Listen to Agent Palehorse, the second season of White Hot Hate, available now.
From CBC News, it's the World This Hour.
I'm Joe Cummings.
We go first to a NATO Foreign Ministers' meeting underway in Brussels.
And while the war in Ukraine is very much on the agenda, so too is the Trump administration's
tariff campaign.
Here's Canada's Foreign Minister, Melanie Chollet.
The only people on Earth that will be able to really have President Trump change course are the
Americans themselves.
And the Americans now understand that tariffs are a tax on them.
And we need to make sure, and Europeans need to make sure, that they take that message
to the American people in order to influence the U.S. administration.
Jolie says the counter tariffs imposed yesterday by Prime Minister Mark Carney are a first step
toward writing a new trade agreement with the U.S. and she's pointing out that a new
agreement on security will be required as well.
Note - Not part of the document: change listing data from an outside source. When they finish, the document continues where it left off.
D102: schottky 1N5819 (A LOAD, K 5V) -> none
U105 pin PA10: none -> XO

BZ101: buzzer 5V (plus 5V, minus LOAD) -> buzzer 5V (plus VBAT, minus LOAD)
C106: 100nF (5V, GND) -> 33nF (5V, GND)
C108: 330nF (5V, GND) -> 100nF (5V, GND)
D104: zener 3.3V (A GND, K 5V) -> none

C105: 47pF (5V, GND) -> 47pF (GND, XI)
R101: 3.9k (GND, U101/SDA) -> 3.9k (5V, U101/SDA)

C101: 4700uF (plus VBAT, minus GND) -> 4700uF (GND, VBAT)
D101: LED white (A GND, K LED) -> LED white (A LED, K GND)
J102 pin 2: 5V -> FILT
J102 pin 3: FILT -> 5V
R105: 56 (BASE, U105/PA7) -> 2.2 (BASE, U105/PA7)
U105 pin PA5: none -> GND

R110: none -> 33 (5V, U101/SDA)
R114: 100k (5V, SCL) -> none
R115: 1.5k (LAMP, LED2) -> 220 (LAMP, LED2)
China has now formally responded to the tariffs imposed on its exports this week by the Trump
White House.
Beijing is putting a 34% levy on all U.S. products, effective April 10th. It's also issuing trade sanctions and export controls
on 27 specific U.S. companies.
As well, China has filed a lawsuit
with the World Trade Organization
over the American tariff action.
Back here in Canada, all the main party leaders
are spending their day campaigning in Quebec.
This after taking part in a French language interview
special last night on Radio Canada
that dealt almost exclusively with the Trump tariffs.
Kate McKenna has more.
Liberal leader Mark Carney says he can't rule out the possibility of a recession, in part
because of the effects Trump's tariffs will have on the U.S. economy.
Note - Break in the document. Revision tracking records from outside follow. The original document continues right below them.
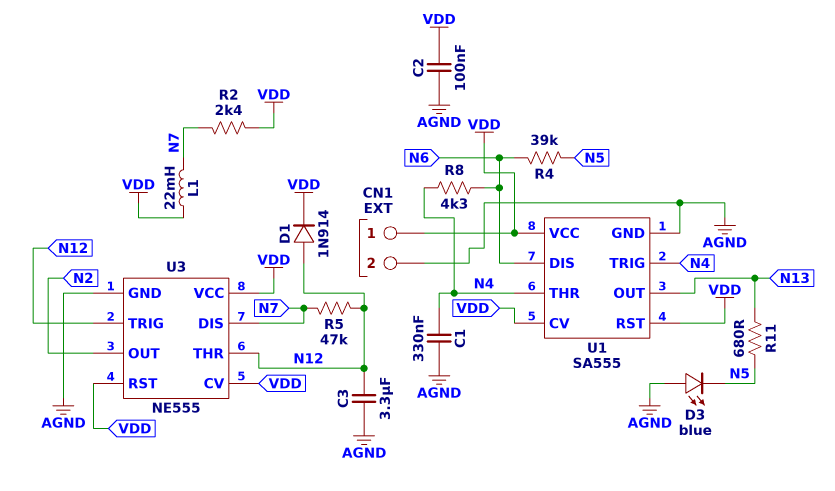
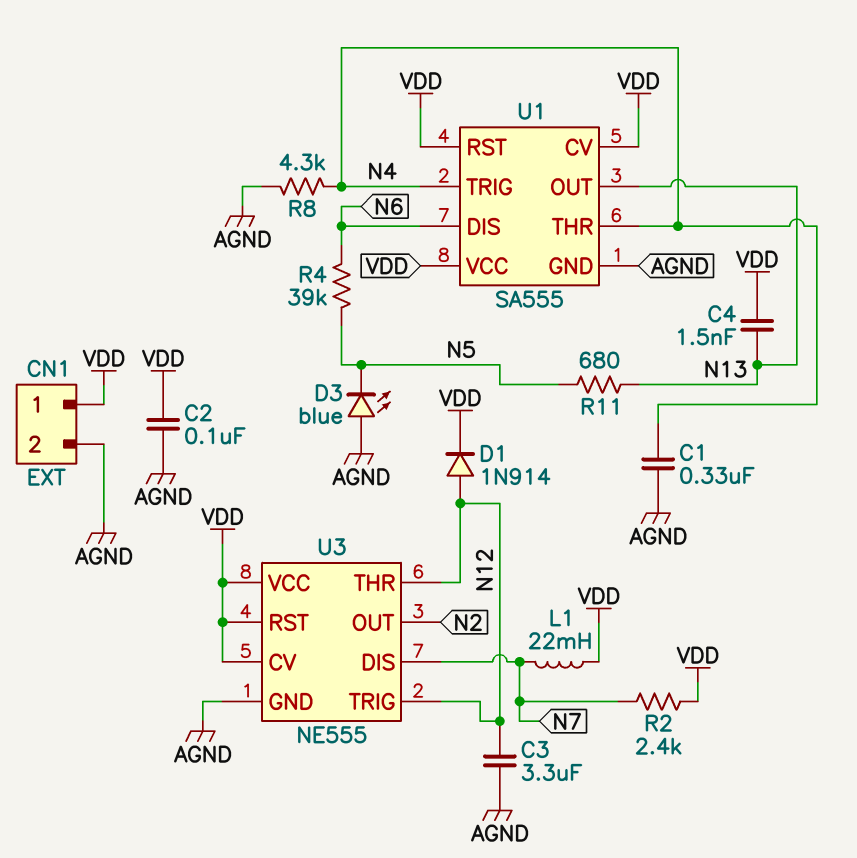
C4: none -> 1.5nF (N13, VDD)
R5: 47k (N7, N12) -> none
R8: 4.3k (N4, N6) -> 4.3k (AGND, N4)

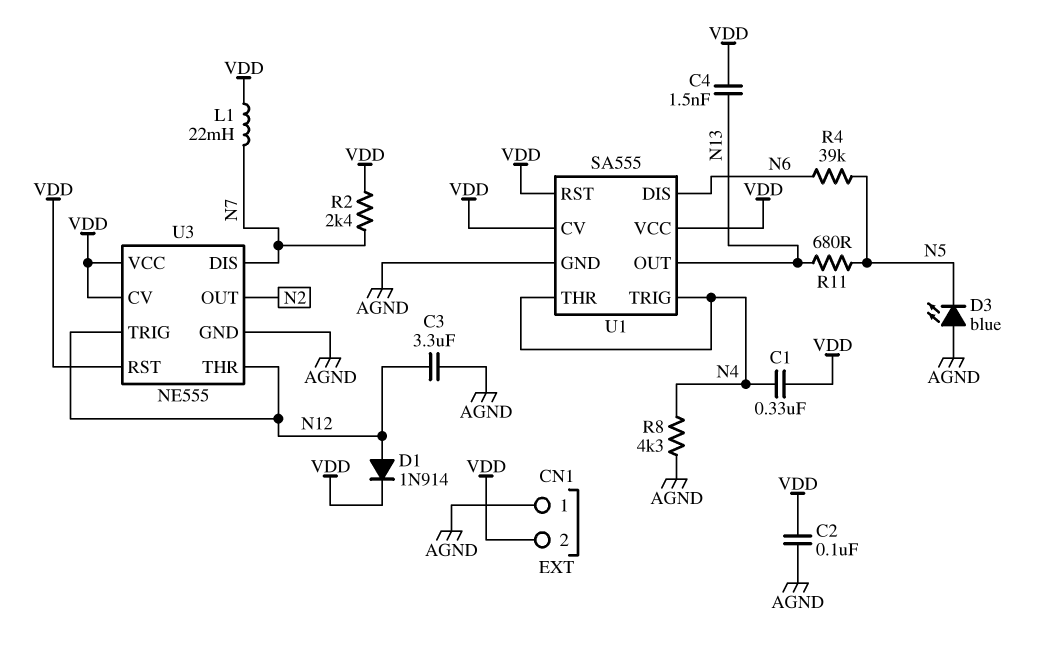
C1: 330nF (AGND, N4) -> 330nF (N4, VDD)
CN1 pin 1: VDD -> AGND
CN1 pin 2: AGND -> VDD

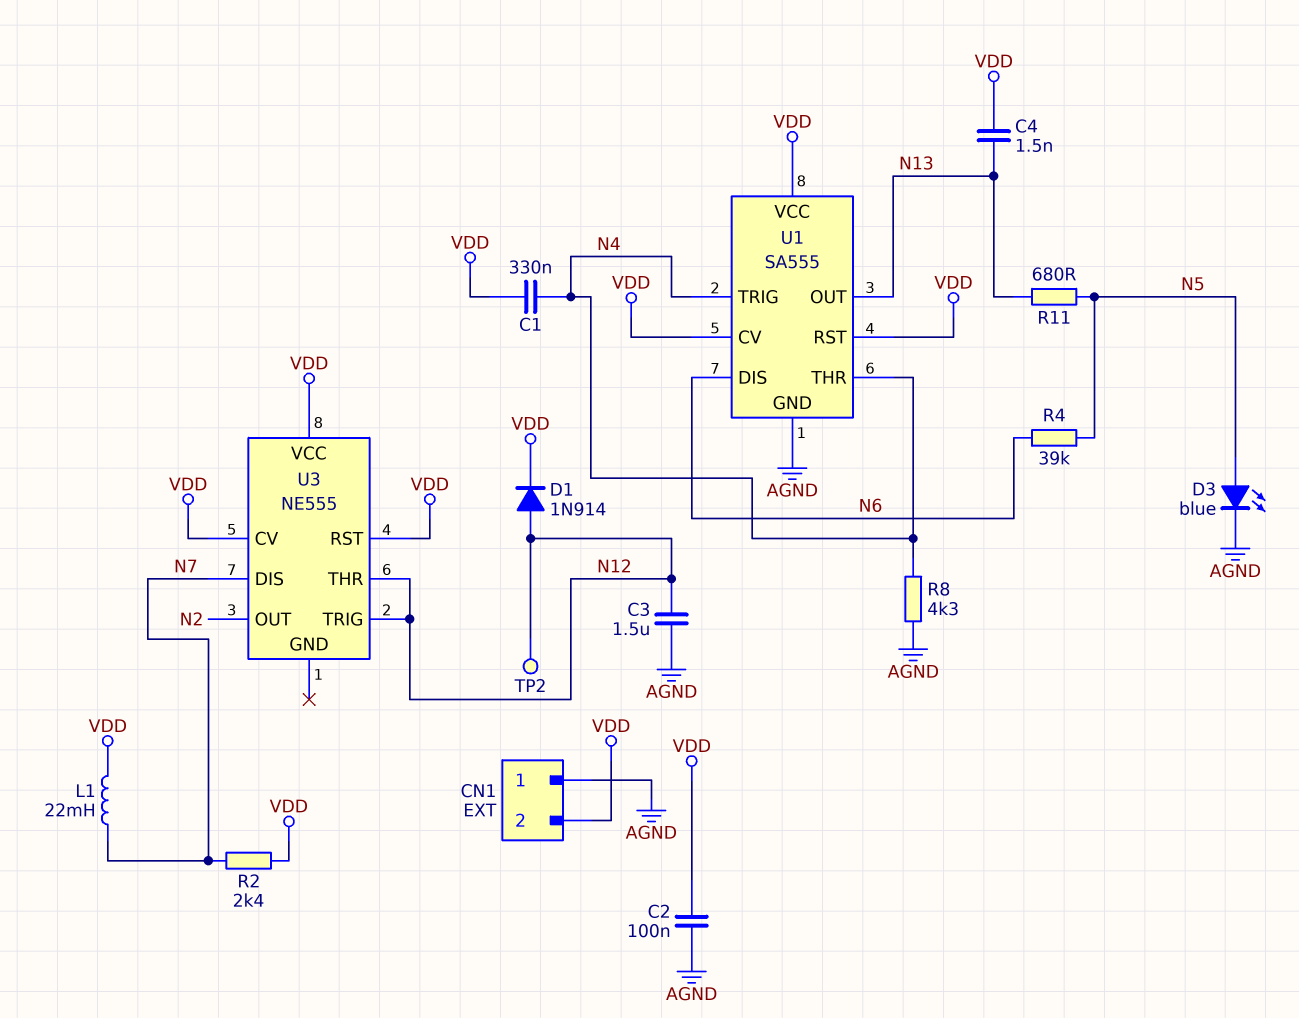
C3: 3.3uF (AGND, N12) -> 1.5uF (AGND, N12)
D3: LED blue (A AGND, K N5) -> LED blue (A N5, K AGND)
TP2: none -> test point (N12)
U3 pin GND: AGND -> none

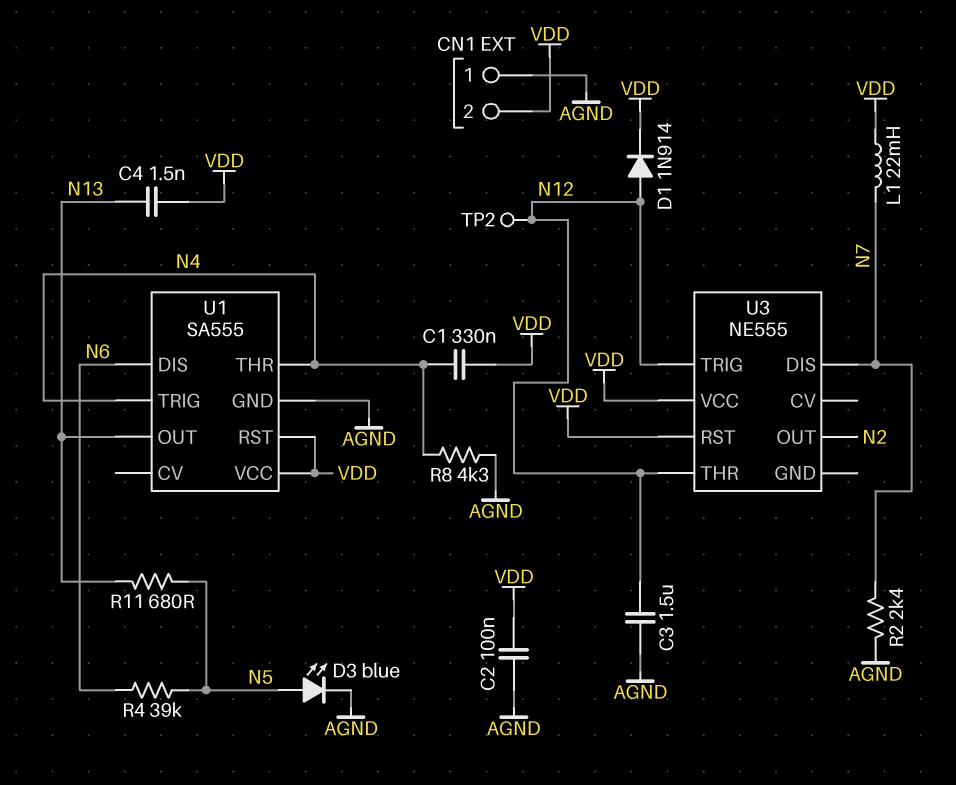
R2: 2.4k (N7, VDD) -> 2.4k (AGND, N7)
U1 pin CV: VDD -> none
U3 pin CV: VDD -> none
But he said he's already had some success with the president.
After the two leaders spoke, Trump stopped making reference to Canada being the 51st state, and they agreed to negotiate a new economic and security relationship after
the election. Conservative leader Pierre Pauliev was asked why he hasn't spoken as much on
Trump, saying he won't apologize for focusing on the cost of living and people who are having
trouble making ends meet. Bloc Québécois leader Yves-François Blanchet said the liberal
and conservative parties do not have their bases in Quebec and he called for
a Quebec representative to be included in the negotiating team with the United States.
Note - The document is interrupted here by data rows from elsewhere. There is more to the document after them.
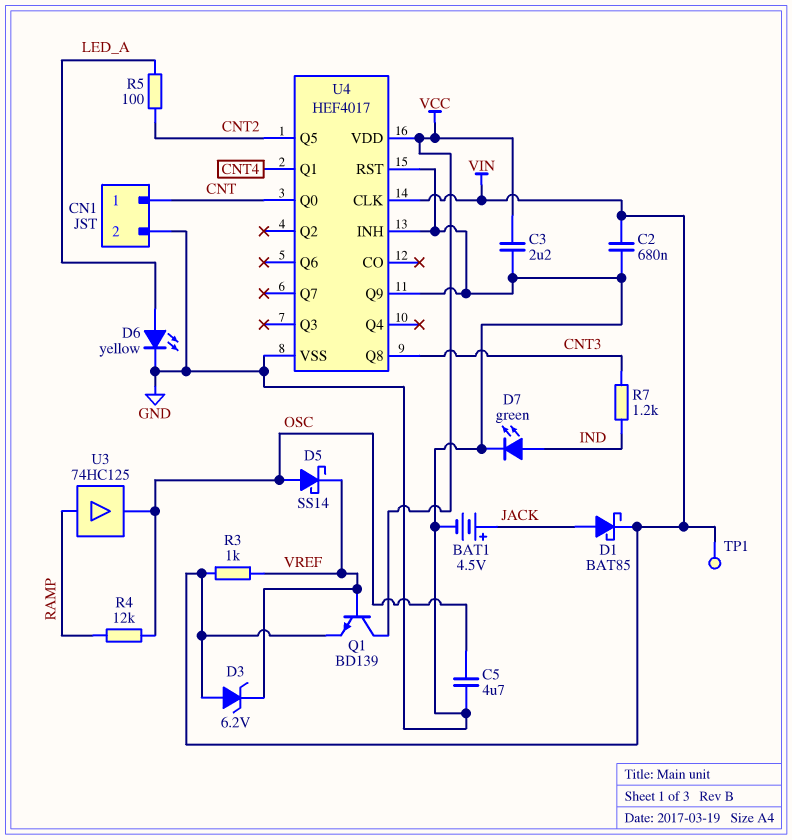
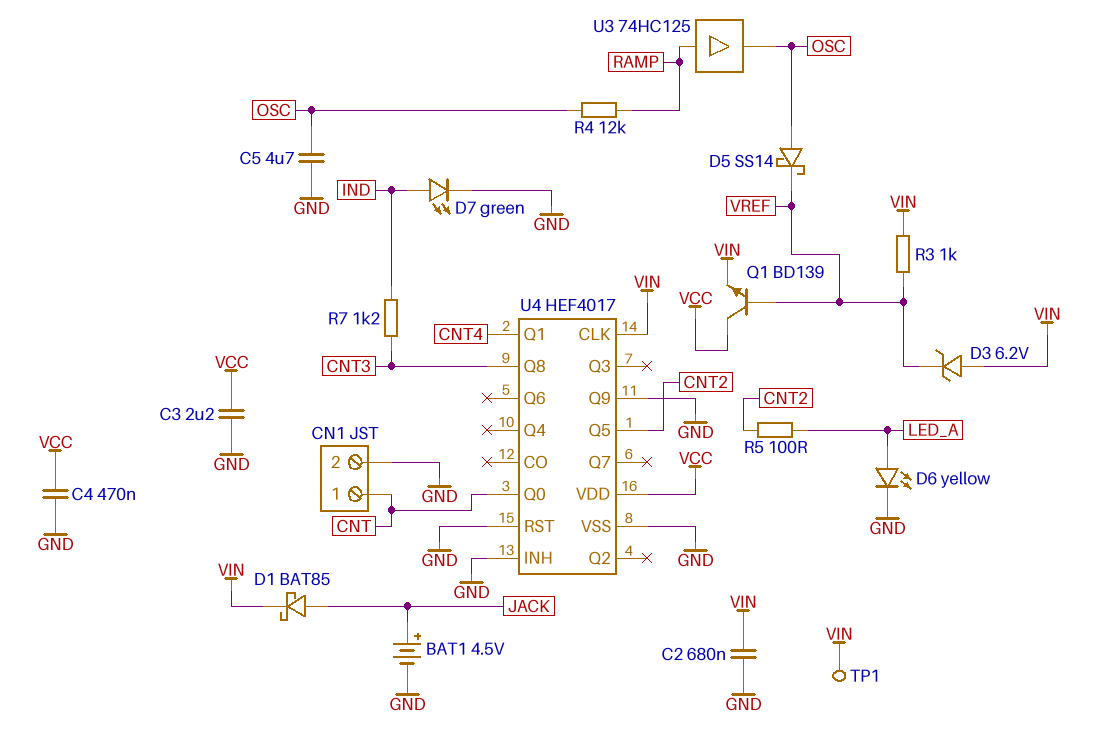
C4: none -> 470nF (GND, VCC)

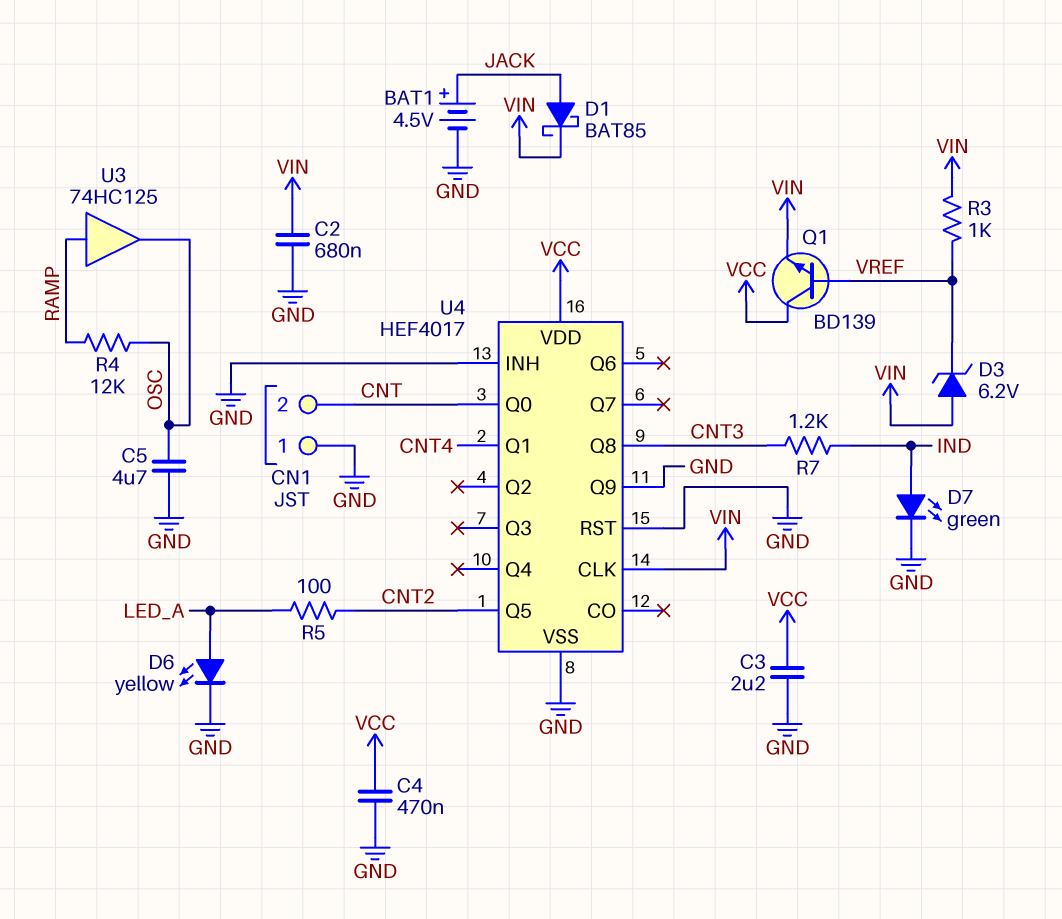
CN1 pin 1: CNT -> GND
CN1 pin 2: GND -> CNT
D5: schottky SS14 (A OSC, K VREF) -> none
TP1: test point (VIN) -> none

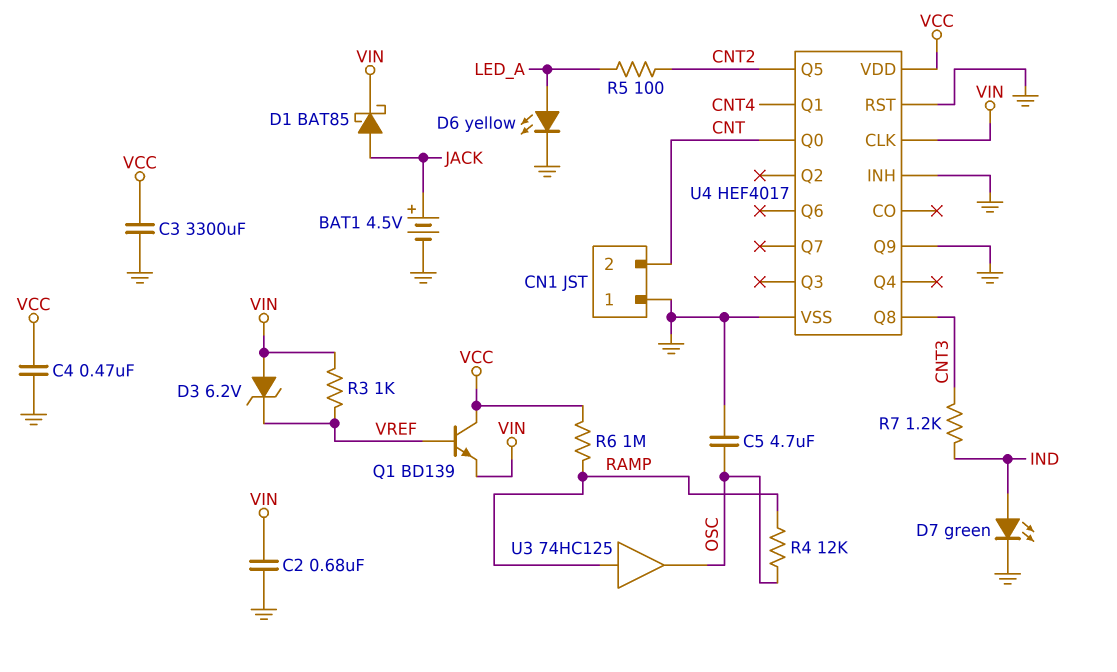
C3: 2.2uF (GND, VCC) -> 3300uF (GND, VCC)
R6: none -> 1M (RAMP, VCC)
NDP leader Jagmeet Singh said the focus must be on protecting Canadian workers who have
lost their job or are at risk of losing their job.
And Green Party co-leader Jean-Latine Pedneau pitched his idea of creating national stocks
of Canadian resources like aluminum and steel
that could be used to build prefabricated housing.
Kate McKenna, CBC News, Ottawa.
Public health officials in Ontario are scrambling to contain a growing measles outbreak that's
poised to break records.
Jennifer Yoon has the latest.
Chenoa Asquith never got her measles shot as a kid.
But now, as a 23-year-old, she's facing her fears at a pop-up clinic in Caledonia, Ontario,
getting the vaccine.
I just don't want to end up with measles.
It's either get the vaccine or end up really sick in the hospital with measles.
The region bordering Lake Erie is the epicenter of the measles outbreak in Canada now.
The province is reporting almost 90 new cases in the past week.
Dr. Ninh Tran is the medical officer at Southwestern Public Health.
The most effective way to safely prevent measles is through vaccination.
But convincing those who are hesitant is hard.
An effort crucial to curb the spread as Canada looks poised to break a record.
There are over 700 cases already this year, two dozen more, and it will be the biggest
outbreak since the disease was declared eliminated back in 1998.
Jennifer Yoon, CBC News, Caledonia, Ontario.
Now to South Korea, where the country's constitutional Court has removed President Yoon Suk-yul from
office.
I declare a forced impeachment unanimously.
The claimant, the President, Yoon Suk-yul, is officially impeached.
South Korean parliament brought forward the impeachment charges following Yoon's attempt
last year to impose martial law. An election now has to be held within the next two months to determine Yoon's replacement.
And that is A World This Hour. For CBC News, I'm Joe Cummings.